* **WHAT THE TASK REQUIRES**
Below is a listing; repeat exactly the lines from the one containing "22: (387, 249, 10.49)" to the one containing "45: (298, 102, 10.14)", both included.

Top of SOURCE MATERIAL

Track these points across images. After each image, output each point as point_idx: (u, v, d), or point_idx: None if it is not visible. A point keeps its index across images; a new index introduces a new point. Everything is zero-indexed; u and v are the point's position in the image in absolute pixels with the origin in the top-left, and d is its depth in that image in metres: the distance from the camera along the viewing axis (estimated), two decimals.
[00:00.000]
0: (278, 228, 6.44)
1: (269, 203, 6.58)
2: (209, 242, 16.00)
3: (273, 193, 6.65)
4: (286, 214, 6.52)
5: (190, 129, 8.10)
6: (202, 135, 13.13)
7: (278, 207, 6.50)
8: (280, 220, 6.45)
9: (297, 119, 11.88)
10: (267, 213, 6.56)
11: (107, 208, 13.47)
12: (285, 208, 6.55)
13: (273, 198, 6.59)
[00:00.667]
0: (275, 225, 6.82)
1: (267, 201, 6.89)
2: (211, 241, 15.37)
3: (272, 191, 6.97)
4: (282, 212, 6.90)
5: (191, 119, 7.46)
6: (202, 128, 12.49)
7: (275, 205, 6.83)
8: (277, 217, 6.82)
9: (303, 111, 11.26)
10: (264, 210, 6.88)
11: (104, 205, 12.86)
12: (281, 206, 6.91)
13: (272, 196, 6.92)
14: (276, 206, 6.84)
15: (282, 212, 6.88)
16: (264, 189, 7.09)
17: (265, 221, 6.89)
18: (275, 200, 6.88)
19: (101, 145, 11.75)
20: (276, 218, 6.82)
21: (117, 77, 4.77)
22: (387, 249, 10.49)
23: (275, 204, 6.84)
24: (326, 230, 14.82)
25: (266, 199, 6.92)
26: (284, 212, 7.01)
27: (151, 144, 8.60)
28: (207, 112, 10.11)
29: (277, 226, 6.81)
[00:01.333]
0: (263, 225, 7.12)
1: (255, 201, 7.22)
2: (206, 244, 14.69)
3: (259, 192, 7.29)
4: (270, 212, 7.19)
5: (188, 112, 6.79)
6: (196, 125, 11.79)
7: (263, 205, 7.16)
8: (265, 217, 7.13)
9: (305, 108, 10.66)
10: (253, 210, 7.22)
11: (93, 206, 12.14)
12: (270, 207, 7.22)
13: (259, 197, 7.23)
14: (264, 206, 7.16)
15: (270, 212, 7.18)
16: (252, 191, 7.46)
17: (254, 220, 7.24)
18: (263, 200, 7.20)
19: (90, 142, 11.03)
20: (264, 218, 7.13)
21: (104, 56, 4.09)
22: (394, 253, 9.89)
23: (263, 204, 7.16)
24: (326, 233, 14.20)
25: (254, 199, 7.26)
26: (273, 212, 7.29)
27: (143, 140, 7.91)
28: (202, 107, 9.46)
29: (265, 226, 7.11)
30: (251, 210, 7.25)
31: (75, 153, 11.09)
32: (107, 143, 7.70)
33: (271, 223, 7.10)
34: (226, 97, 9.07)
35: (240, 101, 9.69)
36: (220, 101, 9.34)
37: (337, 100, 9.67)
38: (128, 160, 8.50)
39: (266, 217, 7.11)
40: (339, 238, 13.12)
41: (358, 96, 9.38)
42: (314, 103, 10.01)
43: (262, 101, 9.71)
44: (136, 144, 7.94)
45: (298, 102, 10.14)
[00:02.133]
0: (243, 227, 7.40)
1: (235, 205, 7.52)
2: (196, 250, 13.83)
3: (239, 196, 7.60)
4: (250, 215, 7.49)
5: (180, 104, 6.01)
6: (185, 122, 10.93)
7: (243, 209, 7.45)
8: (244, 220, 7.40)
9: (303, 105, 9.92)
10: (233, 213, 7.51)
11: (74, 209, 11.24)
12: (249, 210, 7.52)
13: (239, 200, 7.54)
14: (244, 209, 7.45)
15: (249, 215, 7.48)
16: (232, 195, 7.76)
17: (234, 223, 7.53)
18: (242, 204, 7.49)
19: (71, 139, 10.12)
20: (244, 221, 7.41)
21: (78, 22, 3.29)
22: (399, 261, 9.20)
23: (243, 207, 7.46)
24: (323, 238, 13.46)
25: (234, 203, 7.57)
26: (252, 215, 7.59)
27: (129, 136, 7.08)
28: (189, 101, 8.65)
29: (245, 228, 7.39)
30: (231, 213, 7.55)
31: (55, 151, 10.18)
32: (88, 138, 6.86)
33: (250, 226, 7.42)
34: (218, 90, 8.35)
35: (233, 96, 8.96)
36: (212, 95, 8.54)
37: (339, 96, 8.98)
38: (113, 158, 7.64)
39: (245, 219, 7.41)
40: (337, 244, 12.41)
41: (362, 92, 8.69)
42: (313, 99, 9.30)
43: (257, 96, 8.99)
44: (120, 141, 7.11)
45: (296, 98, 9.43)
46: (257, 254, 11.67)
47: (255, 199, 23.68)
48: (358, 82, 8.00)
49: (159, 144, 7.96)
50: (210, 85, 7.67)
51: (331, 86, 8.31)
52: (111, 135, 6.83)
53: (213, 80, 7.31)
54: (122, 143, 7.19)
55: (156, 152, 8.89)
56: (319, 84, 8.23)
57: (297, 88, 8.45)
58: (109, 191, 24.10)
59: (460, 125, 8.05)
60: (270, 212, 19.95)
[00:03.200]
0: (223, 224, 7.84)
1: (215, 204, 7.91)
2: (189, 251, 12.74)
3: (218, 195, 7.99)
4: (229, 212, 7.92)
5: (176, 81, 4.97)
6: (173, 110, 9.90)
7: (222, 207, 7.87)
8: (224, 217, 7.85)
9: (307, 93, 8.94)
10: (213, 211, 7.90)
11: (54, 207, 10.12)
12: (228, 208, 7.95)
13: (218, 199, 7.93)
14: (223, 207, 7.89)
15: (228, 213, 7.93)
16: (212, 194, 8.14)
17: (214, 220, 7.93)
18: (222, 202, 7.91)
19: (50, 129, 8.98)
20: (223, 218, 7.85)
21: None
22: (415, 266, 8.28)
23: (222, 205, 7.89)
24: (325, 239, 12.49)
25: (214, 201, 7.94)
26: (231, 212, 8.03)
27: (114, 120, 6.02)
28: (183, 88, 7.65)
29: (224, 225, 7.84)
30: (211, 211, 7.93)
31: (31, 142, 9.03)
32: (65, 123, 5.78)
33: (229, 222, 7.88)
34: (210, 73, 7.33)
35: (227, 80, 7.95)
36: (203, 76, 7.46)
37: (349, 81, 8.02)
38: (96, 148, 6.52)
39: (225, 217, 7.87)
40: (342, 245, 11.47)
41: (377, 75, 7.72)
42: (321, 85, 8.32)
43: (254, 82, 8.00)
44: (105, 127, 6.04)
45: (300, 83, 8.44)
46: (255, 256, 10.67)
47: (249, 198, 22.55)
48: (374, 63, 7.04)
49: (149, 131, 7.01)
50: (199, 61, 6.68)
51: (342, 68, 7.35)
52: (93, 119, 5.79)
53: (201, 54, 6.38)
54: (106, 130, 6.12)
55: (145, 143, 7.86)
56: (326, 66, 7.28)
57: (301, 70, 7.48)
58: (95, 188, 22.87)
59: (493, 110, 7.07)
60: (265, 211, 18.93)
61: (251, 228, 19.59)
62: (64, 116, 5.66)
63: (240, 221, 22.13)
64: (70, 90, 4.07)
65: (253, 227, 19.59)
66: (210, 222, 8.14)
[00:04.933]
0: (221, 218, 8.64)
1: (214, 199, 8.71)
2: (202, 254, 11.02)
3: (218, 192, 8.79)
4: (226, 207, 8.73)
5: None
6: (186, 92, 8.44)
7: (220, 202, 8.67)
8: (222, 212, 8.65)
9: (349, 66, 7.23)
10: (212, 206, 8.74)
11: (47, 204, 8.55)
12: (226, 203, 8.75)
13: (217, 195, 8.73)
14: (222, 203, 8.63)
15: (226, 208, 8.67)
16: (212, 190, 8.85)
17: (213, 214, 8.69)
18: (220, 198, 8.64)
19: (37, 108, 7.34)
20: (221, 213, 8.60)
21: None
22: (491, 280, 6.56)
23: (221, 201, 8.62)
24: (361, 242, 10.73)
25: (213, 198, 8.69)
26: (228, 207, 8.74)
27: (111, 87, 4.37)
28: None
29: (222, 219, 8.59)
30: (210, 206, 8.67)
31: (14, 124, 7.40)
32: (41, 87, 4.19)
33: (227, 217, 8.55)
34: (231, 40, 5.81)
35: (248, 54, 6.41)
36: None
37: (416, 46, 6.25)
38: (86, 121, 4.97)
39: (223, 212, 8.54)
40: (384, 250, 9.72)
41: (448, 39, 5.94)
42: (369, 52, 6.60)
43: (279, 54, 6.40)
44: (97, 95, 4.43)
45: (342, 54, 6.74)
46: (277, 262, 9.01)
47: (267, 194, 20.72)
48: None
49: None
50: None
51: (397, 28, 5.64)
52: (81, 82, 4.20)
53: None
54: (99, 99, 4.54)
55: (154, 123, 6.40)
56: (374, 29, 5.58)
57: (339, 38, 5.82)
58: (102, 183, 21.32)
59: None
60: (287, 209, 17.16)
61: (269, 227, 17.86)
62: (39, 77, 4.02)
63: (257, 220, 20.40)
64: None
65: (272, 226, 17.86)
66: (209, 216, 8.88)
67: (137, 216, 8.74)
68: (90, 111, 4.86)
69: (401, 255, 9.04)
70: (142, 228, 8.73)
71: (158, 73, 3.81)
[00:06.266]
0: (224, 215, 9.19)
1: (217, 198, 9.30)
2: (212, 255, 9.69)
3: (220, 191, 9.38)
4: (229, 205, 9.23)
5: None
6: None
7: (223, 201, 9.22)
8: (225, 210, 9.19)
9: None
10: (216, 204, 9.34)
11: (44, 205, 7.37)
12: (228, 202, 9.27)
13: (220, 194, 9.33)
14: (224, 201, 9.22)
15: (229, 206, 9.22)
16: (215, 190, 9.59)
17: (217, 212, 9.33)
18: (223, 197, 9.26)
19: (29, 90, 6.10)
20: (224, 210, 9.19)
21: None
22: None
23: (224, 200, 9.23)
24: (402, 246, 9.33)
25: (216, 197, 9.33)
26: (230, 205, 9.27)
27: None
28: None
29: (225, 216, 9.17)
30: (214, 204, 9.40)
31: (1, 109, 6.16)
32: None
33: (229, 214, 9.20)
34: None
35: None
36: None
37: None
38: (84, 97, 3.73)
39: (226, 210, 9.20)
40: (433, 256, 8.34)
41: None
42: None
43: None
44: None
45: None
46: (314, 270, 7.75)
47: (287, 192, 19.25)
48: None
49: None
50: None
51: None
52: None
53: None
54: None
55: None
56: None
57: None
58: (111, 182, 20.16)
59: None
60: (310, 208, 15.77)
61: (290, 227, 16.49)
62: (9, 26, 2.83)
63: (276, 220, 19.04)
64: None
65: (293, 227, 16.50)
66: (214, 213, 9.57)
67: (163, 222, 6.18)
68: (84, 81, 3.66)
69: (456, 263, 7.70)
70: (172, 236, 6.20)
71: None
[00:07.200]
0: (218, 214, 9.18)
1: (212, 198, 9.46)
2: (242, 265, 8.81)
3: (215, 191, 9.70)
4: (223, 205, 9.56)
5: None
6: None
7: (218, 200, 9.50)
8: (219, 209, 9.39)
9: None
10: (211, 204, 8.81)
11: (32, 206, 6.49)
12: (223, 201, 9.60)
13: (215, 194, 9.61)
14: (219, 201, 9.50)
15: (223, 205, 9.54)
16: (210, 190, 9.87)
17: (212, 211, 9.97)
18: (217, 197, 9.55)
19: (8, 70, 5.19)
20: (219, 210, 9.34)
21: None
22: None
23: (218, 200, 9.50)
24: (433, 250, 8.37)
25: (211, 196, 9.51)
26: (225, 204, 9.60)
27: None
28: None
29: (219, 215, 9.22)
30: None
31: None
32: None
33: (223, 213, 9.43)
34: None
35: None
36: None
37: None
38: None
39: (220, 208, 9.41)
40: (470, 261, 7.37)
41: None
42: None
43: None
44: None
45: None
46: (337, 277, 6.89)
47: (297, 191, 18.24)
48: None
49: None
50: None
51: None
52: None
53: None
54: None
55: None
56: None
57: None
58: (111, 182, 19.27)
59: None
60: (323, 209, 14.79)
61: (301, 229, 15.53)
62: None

Bottom of SOURCE MATERIAL

* **THE ANSWER**
22: (387, 249, 10.49)
23: (275, 204, 6.84)
24: (326, 230, 14.82)
25: (266, 199, 6.92)
26: (284, 212, 7.01)
27: (151, 144, 8.60)
28: (207, 112, 10.11)
29: (277, 226, 6.81)
[00:01.333]
0: (263, 225, 7.12)
1: (255, 201, 7.22)
2: (206, 244, 14.69)
3: (259, 192, 7.29)
4: (270, 212, 7.19)
5: (188, 112, 6.79)
6: (196, 125, 11.79)
7: (263, 205, 7.16)
8: (265, 217, 7.13)
9: (305, 108, 10.66)
10: (253, 210, 7.22)
11: (93, 206, 12.14)
12: (270, 207, 7.22)
13: (259, 197, 7.23)
14: (264, 206, 7.16)
15: (270, 212, 7.18)
16: (252, 191, 7.46)
17: (254, 220, 7.24)
18: (263, 200, 7.20)
19: (90, 142, 11.03)
20: (264, 218, 7.13)
21: (104, 56, 4.09)
22: (394, 253, 9.89)
23: (263, 204, 7.16)
24: (326, 233, 14.20)
25: (254, 199, 7.26)
26: (273, 212, 7.29)
27: (143, 140, 7.91)
28: (202, 107, 9.46)
29: (265, 226, 7.11)
30: (251, 210, 7.25)
31: (75, 153, 11.09)
32: (107, 143, 7.70)
33: (271, 223, 7.10)
34: (226, 97, 9.07)
35: (240, 101, 9.69)
36: (220, 101, 9.34)
37: (337, 100, 9.67)
38: (128, 160, 8.50)
39: (266, 217, 7.11)
40: (339, 238, 13.12)
41: (358, 96, 9.38)
42: (314, 103, 10.01)
43: (262, 101, 9.71)
44: (136, 144, 7.94)
45: (298, 102, 10.14)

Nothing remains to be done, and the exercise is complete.